Earthquakes with similar magnitudes and amplitudes are generally obscured in the time series by high frequency noise from natural sources (e.g. wind and ocean tides) and/or anthropogenic sources (e.g. diffuse, like highways, railways, etc., and harmonic from industrial machinery). Thus, recovering these small magnitude earthquakes is extremely important for improving our understanding of earthquake nucleation, rupture evolution and fault physics during the earthquake cycle.
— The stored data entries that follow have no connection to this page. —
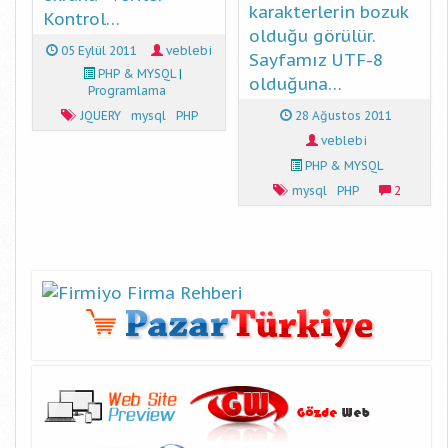
karakterlerin bozuk
Kontrol…
olduğu görülür.
05 Eylül 2011
veblebi
Sayfamız UTF-8
PHP & MYSQL
|
olduğuna…
Programlama
JQUERY
mysql
PHP
28 Ağustos 2011
veblebi
PHP & MYSQL
mysql
PHP
2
Iv Concluding Remarks and Future Work
This paper introduced OKSP, a novel pipeline based on deep learning algorithms for automatic earthquake detection in Costa Rica. Our results show that our framework is capable of efficiently processing waveform data from OVSICORI-UNA and accurately performing event detection and phase picking with an EQTransformer pretrained model. For our case study, the day before and the first 5 days following the Puerto Armuelles M6.5 earthquake that occurred on June 26, 2019, OKSP found 1100 more earthquakes previously unidentified by OVSICORI-UNA. The new data constitutes a robust sequence that allows to better understand the foreshock dynamic processes in the region.
Our experimental results demonstrate that AI algorithms, paired with high-end computer infrastructures and extensive databases, provide a state-of-the-art framework that may dramatically improve earthquake monitoring and understanding. OKSP is the first pipeline of this nature that has been proposed for earthquake detection in Costa Rica. OKSP expands current detection capabilities, reduces processing times and speeds up scientific quests in seismology. We see a promising future for OKSP in several dimensions.
First, the proposed pipeline has the potential of speeding up the scientific response in seismic observation and monitoring, as we aim to make it capable of processing real-time waveform data from every available seismic stations in Costa Rica. Second, we also pursue the implementation of capabilities for massive data processing, which will help examine the extensive seismic information registered by OVSICORI-UNA over the past few decades. The insights that will be obtained from the expansion of the seismic catalog using novel methodologies, as the one we proposed, will contribute to the accurate communication and dissemination of information related to geodynamic processes of fault systems. Third, we acknowledge the boundless opportunity in exploring different deep learning models to improve detection and characterization of a wide variety of seismic phenomena.
This research was partially supported by a machine allocation on Kabré supercomputer at the Costa Rica National High Technology Center.